*** Provided data
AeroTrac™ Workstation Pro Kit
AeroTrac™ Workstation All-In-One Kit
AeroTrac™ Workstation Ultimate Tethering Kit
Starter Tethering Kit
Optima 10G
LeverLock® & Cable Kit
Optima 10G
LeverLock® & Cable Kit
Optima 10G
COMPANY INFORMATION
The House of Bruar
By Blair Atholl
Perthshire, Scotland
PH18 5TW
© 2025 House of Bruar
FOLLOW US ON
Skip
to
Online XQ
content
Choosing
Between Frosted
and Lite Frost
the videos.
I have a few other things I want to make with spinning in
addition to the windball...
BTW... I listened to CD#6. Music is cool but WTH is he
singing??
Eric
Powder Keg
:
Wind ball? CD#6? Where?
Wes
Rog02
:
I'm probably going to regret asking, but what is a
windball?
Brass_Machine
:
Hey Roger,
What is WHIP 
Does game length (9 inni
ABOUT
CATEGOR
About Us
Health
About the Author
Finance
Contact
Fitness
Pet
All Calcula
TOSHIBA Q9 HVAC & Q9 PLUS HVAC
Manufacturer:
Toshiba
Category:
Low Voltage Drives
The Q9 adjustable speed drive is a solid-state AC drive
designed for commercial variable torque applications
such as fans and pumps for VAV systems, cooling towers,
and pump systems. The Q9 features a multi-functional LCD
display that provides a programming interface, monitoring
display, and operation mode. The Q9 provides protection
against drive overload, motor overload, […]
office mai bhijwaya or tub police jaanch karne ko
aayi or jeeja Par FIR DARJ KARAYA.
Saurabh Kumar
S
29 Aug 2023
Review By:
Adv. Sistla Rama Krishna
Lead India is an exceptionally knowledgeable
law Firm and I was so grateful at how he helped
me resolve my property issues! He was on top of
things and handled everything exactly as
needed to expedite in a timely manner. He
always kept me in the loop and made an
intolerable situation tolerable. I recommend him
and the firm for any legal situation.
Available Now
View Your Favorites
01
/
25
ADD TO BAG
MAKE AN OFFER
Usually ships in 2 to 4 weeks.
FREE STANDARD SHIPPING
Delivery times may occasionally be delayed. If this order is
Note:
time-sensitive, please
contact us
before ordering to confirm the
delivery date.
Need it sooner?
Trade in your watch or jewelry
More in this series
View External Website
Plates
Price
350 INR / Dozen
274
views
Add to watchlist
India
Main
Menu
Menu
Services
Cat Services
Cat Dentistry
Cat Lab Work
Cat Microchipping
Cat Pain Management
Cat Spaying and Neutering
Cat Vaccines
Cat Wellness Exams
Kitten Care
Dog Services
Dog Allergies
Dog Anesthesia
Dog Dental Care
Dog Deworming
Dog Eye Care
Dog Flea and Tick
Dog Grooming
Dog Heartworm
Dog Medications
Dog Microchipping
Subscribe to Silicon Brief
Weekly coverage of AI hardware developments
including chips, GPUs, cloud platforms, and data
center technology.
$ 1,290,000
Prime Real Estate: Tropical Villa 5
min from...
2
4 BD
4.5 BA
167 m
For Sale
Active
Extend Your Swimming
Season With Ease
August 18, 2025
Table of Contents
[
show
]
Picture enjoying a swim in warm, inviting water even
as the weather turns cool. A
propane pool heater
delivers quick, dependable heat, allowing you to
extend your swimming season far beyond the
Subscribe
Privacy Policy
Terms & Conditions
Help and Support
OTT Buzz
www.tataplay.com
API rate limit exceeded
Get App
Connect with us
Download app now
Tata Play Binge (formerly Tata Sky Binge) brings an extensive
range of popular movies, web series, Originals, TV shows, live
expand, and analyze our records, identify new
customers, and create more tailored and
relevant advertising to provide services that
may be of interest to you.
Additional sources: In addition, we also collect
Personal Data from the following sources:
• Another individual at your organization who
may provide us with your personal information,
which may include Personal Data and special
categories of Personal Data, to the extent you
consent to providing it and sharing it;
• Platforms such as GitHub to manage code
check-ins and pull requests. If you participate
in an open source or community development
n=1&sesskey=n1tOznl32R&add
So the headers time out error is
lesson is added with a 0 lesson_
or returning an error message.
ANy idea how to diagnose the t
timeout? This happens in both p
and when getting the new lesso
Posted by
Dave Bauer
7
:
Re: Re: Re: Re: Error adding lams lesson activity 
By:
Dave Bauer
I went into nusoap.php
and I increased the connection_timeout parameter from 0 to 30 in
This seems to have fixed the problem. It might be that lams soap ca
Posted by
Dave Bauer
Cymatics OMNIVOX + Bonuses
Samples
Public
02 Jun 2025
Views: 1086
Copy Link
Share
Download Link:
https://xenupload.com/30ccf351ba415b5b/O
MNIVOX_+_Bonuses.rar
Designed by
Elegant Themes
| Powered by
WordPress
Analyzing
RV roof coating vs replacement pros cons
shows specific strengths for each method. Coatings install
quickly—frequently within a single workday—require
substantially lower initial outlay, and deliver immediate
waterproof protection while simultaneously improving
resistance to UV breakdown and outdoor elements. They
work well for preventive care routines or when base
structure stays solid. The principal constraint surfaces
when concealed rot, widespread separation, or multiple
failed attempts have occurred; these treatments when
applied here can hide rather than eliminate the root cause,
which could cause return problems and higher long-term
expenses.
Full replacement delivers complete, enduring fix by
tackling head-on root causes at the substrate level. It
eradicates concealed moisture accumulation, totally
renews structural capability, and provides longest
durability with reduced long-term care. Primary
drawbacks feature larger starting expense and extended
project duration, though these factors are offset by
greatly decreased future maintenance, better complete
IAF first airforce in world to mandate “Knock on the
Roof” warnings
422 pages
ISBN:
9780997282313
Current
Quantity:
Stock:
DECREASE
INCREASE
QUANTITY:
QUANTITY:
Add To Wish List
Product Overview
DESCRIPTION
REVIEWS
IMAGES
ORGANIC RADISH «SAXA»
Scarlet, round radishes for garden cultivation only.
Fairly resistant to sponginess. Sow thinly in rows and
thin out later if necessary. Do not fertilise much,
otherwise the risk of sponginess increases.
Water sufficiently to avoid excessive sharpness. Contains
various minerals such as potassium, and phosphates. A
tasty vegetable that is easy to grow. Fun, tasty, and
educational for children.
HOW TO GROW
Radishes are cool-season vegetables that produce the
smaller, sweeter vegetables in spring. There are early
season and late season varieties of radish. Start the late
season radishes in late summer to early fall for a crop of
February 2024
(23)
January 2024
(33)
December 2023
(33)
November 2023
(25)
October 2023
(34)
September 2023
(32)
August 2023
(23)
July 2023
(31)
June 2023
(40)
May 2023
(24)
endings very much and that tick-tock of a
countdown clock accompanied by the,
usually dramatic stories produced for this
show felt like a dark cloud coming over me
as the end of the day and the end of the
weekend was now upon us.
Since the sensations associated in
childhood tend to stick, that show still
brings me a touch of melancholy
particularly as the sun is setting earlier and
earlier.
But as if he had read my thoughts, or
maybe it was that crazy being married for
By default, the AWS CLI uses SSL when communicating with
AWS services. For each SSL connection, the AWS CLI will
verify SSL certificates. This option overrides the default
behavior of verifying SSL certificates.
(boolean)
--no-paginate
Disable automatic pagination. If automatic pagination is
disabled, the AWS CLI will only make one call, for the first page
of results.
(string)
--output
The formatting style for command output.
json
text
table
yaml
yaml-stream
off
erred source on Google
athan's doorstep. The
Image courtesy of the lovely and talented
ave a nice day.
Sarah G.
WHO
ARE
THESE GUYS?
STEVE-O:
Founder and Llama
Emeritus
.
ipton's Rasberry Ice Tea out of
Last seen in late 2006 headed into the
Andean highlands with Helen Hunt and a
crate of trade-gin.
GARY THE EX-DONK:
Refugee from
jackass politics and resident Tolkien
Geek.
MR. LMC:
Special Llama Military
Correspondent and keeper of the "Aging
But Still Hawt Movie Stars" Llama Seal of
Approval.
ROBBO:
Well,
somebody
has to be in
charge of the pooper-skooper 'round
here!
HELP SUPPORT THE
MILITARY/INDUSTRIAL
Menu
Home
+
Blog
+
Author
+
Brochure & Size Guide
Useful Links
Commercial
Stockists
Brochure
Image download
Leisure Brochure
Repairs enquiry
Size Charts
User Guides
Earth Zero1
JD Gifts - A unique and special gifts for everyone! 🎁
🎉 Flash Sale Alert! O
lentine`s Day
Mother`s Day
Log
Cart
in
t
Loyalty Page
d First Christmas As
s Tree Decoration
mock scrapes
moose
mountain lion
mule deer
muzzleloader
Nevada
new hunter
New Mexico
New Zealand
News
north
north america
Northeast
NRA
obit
******
▶ Directive
Copy every line of the material above that contains the word "early". Case counts.

▶ Solved exercise
smaller, sweeter vegetables in spring. There are early
season radishes in late summer to early fall for a crop of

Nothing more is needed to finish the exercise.